"Morphine, morphine, what makes you so mean?/
You never used to do me like you do./
Where’s that sweet gal I knew?"
-Gillian WelchWriting is my abusive boyfriend. I said this on the phone to Marshall the other day and straightaway he came up with all these reasons that this is too extreme a comparison. Maybe he’s right, but here’s the truth: For days, weeks, sometimes, I sit at the computer in the mornings and stare at the screen. I peck out a few sentences of whatever it is a I’m working on and then I sit back again and stare at the wall, at the curtain that’s blocking my mind from wandering too far - out the window and into the real world: to the neighbor’s backyard, the trees beyond, further. I sit and I sit as you’re supposed to do. I try to picture that half-inch-by-half-inch frame of a moment that you’re supposed to imagine when you write (Someone said, “At night your headlights only illuminate several yards ahead of you at a time, but you can make the whole trip that way.”)
I sit and I think about the headlights and about the small frame, but soon I’m looking at my real photos on the windowsill and I’m thinking I need new frames for those and I’m thinking about my car’s front broken headlight and how it makes me look kind of trashy no matter what, in certain settings. I think about these things, not what I’m supposed to be writing about and then I scream, sometimes out loud and I put my fingers on the keys again and again but only embarrassingly overwrought biznullshit comes out and it’s horrible and it’s horrible.
But I hang on. I come back. Why? I remember the good times.
The times when writing and I were fricking
one, when it was
good and it gave me that heady, light, cacklingly-happy, superior-to-the-poor,-unenlightened-masses-who-don’t-have-what-
We-have, dear Writing, feeling.
The other day, without warning, that sensation, that ability or that bluebird of whatever the hell it is, returned, and I was clickity-clacking and forgetting the world around me, because Writing and Me, we were all there was. Writing was so good to me, Writing was sorry about all the times before, said, “Baby, you know I love you,” like Leo Johnson from
Twin Peaks. And I, like Shelley before she started seeing that Bobby Briggs on the side, nodded, acquiesced, fell into willing forgetfulness about all the past bad times that surely indicated future bad times. I was just so happy
now, for this one blissful day. I went to campus feeling like I had a secret and classmates would see me and shoot me looks they thought were shrewd.
"What makes
you so happy?” they said and I just laughed and laughed.
It’s something special between us; nobody else can hope to understand.

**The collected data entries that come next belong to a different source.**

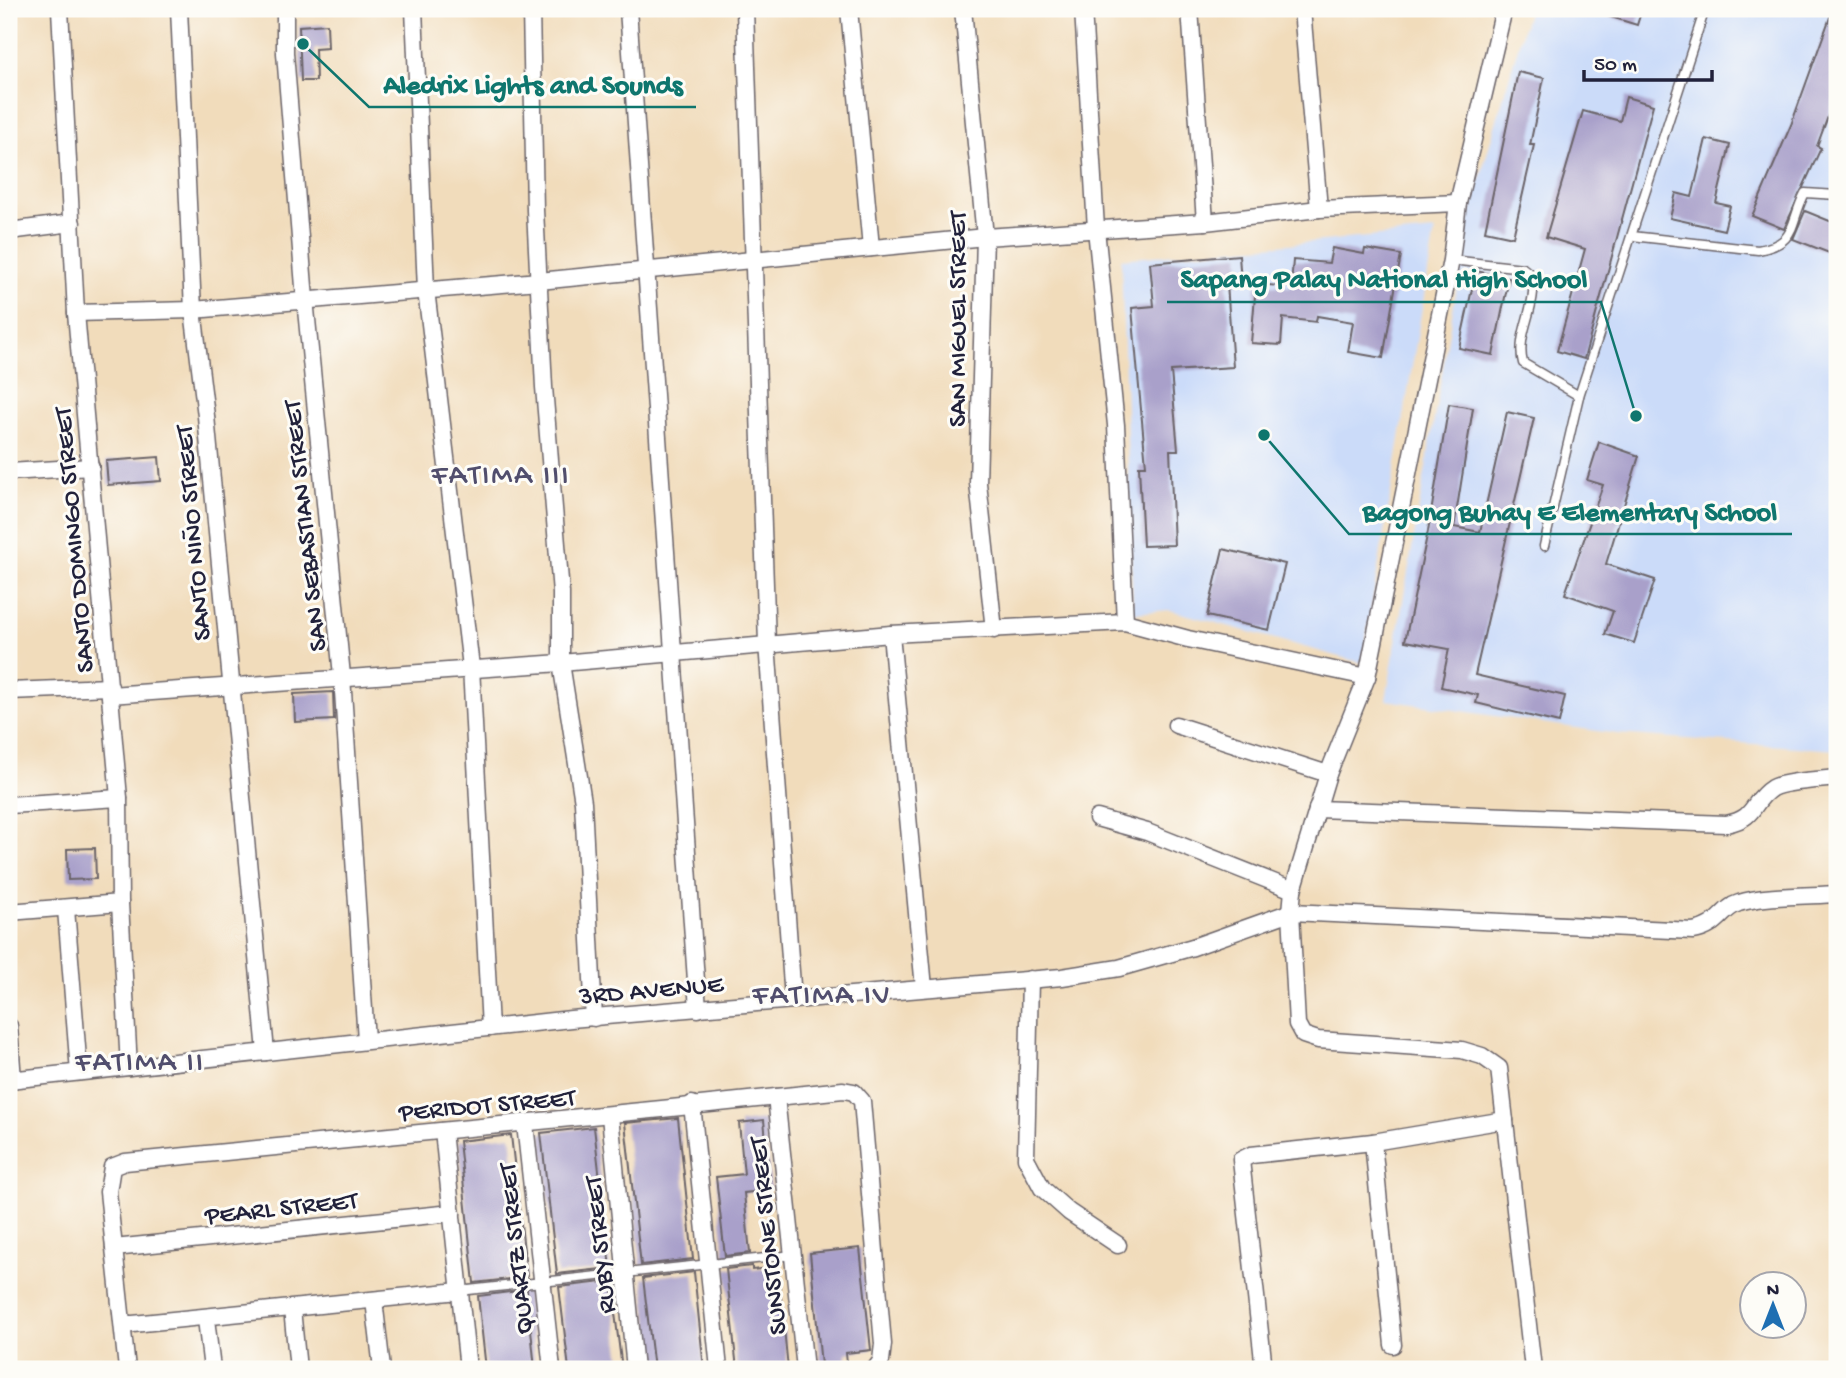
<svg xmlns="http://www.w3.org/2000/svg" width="1846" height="1378" font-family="'Gochi Hand',sans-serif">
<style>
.built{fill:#cbdbf9}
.building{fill:#a9a0ca}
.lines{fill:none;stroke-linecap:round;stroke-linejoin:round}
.service-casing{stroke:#6a6368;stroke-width:11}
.minor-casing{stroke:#6a6368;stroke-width:19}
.service{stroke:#fff;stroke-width:8}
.minor{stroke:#fff;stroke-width:16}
.labels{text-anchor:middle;stroke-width:6;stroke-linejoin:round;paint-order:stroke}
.street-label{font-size:26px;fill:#22223b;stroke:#fdfcf7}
.quarter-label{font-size:30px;letter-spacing:2px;fill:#514e6d;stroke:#fdfcf7}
.leader{fill:none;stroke:#0f766e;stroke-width:2.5}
.callout-dot{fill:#0f766e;stroke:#fdfcf7;stroke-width:2.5}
.callout-label{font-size:28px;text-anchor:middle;font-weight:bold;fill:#0f766e;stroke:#fdfcf7;stroke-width:6;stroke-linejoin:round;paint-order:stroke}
</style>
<rect width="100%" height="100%" fill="#fdfcf7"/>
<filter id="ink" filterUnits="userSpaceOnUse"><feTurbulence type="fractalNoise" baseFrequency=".0143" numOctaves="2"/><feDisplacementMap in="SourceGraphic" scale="14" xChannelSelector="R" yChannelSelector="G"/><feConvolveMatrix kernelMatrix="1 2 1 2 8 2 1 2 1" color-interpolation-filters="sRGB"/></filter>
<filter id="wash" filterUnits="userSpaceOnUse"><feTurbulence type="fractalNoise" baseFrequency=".00686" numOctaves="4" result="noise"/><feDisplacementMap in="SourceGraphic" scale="28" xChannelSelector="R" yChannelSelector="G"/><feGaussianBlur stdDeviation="1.57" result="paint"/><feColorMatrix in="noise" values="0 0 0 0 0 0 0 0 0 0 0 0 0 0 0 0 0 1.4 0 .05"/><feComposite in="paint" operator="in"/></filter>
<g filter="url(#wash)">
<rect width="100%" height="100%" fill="#f1dcbb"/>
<g class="built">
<path d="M1529,9h308v741l-219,-16 -232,-34 83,-484z"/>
<path d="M1435,231l-73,432 -192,-53 -37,3 -12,-354z"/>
</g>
<g id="blocks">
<g class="building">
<path d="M1596,9h46l-5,16 -42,-13z"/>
<path d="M1833,9h4v83l-20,54 4,2 -37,81 -32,-13 39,-91z"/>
<path d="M327,24l1,24 -13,1 1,32h-15l-2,-55z"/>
<path d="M1518,72l26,6 -14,67h4l-21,92 -28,-6z"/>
<path d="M1626,97l27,8 -69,254 -27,-8 28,-102 -39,-12 37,-126 37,10z"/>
<path d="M1706,139l24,6 -14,58 14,3 -6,24 -54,-12 6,-25 16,4z"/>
<path d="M1805,211l32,13v32l-44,-17z"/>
<path d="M1332,248l32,6 1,-5 36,6 -18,103 -35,-6 5,-30 -36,-6 -1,6 -33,-4 -2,27 -30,-2 5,-59 35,3 2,-27 36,3z"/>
<path d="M1239,255l2,28 -14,1 6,83 -62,4 7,79h-8l4,95 -31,1 -4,-80h7l-14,-158 22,-2 -4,-43z"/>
<path d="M1476,271l33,7 -16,77 -34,-7z"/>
<path d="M1449,404l24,4 -19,119 26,5 27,-120 27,6 -59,257 90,21 -6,27 -83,-20 2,-8 -37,-8 8,-38 -44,-8 23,-110z"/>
<path d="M1599,442l40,14 -33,108 49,16 -21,63 -29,-9 8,-23 -48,-17 38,-109 -16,-5z"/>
<path d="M159,457l2,24 -53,4 -2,-24z"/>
<path d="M1223,549l62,15 -16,66 -62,-14z"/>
<path d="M333,692l1,28 -39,2 -1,-28z"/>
<path d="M95,848l1,31 -28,1 -1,-31z"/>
<path d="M678,1118l15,141 -52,6 -16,-142z"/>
<path d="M764,1120l7,70 -27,3 6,60 -25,3 -9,-79 28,-3 -5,-51z"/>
<path d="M594,1127l16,141 -53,6 -16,-141z"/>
<path d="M511,1135l16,142 -53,6 -15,-142z"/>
<path d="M860,1248l11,102 -25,3 1,10 -26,2 -11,-112z"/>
<path d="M752,1266v4l26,-3 10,102h-51l-11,-100z"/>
<path d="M694,1272l10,97h-50l-11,-91z"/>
<path d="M611,1281l11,88h-53l-10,-82z"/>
<path d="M527,1290l8,79h-49l-8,-73z"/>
</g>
</g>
</g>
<g filter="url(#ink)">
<use href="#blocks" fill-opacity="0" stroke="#6a6368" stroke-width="2"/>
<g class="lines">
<g class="service-casing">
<g id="service">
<path d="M1632,236l126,14c40,-7 31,-26 47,-57l32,2"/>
<path d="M1451,260l72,8 9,7c7,30 -17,59 -9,88l56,33"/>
<path d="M1544,546l35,-150 126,-387"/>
<path d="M459,1291l334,-36"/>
</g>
</g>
<g class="minor-casing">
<g id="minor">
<path d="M60,9l16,304 43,485 1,105 9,164"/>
<path d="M179,9l14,301 13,106 60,636"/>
<path d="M285,9v44l20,246 37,377 24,364"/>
<path d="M414,9l12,281 45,377 19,361"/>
<path d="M531,9l4,201 9,177 17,206v70l22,139 11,216"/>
<path d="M628,9l70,1000"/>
<path d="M745,9l22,634 26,356"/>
<path d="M849,9l22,239"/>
<path d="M963,9l22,228 -7,246 16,147"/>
<path d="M1083,9l13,220 20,196 9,197"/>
<path d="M1190,9l15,213"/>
<path d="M1302,9l17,200"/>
<path d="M1504,9l-46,194 -7,57 -84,417 -39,97 -35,116 -2,22 6,112 6,11 15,5 144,10 20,6 17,12 34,301"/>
<path d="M9,231l63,-8"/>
<path d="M76,313l117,-3 346,-29 446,-44 220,-15 114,-13 139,-6"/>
<path d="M9,472l82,-5"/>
<path d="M891,634l33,354"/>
<path d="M9,691l101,-4"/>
<path d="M110,695l451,-32 330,-29 234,-12 63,17 179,38"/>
<path d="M1176,725l152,49"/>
<path d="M9,805l110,-7"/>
<path d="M1317,809l409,15c32,-6 24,-22 46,-36 12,-7 49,-8 65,-10"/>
<path d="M1097,818l50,14 146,58"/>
<path d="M66,909l13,163"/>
<path d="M9,912l111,-9"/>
<path d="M1030,979l-4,179 16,30 27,24 49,33"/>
<path d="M9,1026l4,54"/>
<path d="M9,1080l562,-61 491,-42 57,-9 74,-21 98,-35 402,19c26,-4 29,-23 46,-28 25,-8 71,-7 98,-9"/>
<path d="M776,1097l29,272"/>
<path d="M692,1104l27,265"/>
<path d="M610,1116l25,253"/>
<path d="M525,1124l27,245"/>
<path d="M443,1131l25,238"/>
<path d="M1373,1142l20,203"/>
<path d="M114,1248l338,-35"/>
<path d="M374,1300l8,69"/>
<path d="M292,1309l6,60"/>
<path d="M206,1319l6,50"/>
<path d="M123,1325l336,-34"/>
<path d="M127,1369l-19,-177 4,-25 13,-5c240,-24 479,-46 718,-72l11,2 8,9 21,243 -2,17 -6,8"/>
<path d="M1264,1369l-23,-209 10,-5 122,-13 132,-22"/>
</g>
</g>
<use href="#service" class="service"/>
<use href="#minor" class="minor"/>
</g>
</g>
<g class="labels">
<g class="street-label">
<text transform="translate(956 319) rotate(-90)" y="9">SAN MIGUEL STREET</text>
<text transform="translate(303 526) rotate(-96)" y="9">SAN SEBASTIAN STREET</text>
<text transform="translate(191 533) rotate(-95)" y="9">SANTO NIÑO STREET</text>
<text transform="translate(72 540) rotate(-95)" y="9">SANTO DOMINGO STREET</text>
<text transform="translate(651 988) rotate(-5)" y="9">3RD AVENUE</text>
<text transform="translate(487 1103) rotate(-5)" y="9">PERIDOT STREET</text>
<text transform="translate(281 1206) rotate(-6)" y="9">PEARL STREET</text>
<text transform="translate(766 1236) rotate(-96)" y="9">SUNSTONE STREET</text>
<text transform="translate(598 1245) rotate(-96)" y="9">RUBY STREET</text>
<text transform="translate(514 1249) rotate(-96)" y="9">QUARTZ STREET</text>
</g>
<g class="quarter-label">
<text x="501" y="483">FATIMA III</text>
<text x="822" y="1003">FATIMA IV</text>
<text x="140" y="1070">FATIMA II</text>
</g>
</g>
<path class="leader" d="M303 44L369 107H696M1636 416L1601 302H1167M1264 435L1349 534H1792"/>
<g class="callout-dot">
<circle cx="303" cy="44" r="7"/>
<circle cx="1636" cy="416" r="7"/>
<circle cx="1264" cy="435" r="7"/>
</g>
<g class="callout-label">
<text x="533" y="93">Aledrix Lights and Sounds</text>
<text x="1384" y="287">Sapang Palay National High School</text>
<text x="1570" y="520">Bagong Buhay E Elementary School</text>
</g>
<rect width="1846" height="1378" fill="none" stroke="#fdfcf7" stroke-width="35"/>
<g transform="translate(1773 1305)"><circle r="33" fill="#fdfcf7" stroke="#a5a5ac" stroke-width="2"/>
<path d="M0-5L12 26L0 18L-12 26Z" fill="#1f6fb2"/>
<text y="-10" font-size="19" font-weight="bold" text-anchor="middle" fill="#22223b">N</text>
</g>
<path d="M1584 70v10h128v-10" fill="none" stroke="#22223b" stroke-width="3.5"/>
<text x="1594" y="70" font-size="21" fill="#22223b" stroke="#fdfcf7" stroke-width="5" paint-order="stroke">50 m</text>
</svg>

New, New Music NewsI’m in love, love, love with the new Tom Waits trio of cds. Kathleen Brennan once said Waits has two types of songs, “Grim Reapers and Grand Weepers.” He’s divvied up his new set into a cd of each, plus another of random, lovely odds and ends. Been listening to the “Bawlers” cd for the past few days. Listened to it driving up to Greensboro the other evening, listened to it tonight while cooking dinner, and no matter who I’m with, we both end up totally swooning. The man’s songs represent, always, some world not one of his listeners can ever quite inhabit completely. We hold our breaths, plunge our heads under the swirling waves for a time, but we’ve always gotta come up for air and the real world. That’s not what we want. We want to curl up inside this music and live there. But we can’t. And that keeps us wanting more.
Also went to see
Joanna Newsom play on Saturday night in Greensboro. There’s been a lotta hullabaloo about her new record and whether or not it’s too much of a long-winded departure from its crazyamazing predecessor,
The Milk-Eyed Mender. Before I went to the show, I was skeptical: I just do not care for the to-me-rather-gaudy string arrangements on the new record; I like the simple, folky quality of the one before it and the fact that they’re discrete
songs instead of 14-minute compositions.
The show on Saturday, though, with just her with three musicians playing accordion, drums, glockenspiel, guitar/banjo-y things and singing really nice harmonies - was just really, um, well, magical. La mujer is just such a self-possessed, maddeningly impressive virtuoso. It left me really liking the new record, or at least three of its five sprawling tunes and just underscored how she’s grown as a musician and I could feel nothing but lucky to be there in that concert hall to be one of the folks witnessing it. So (gasp), yeah.
Anyhoo. Like Abba says, I am thankful for the music. Happy Turkeys, ya’ll.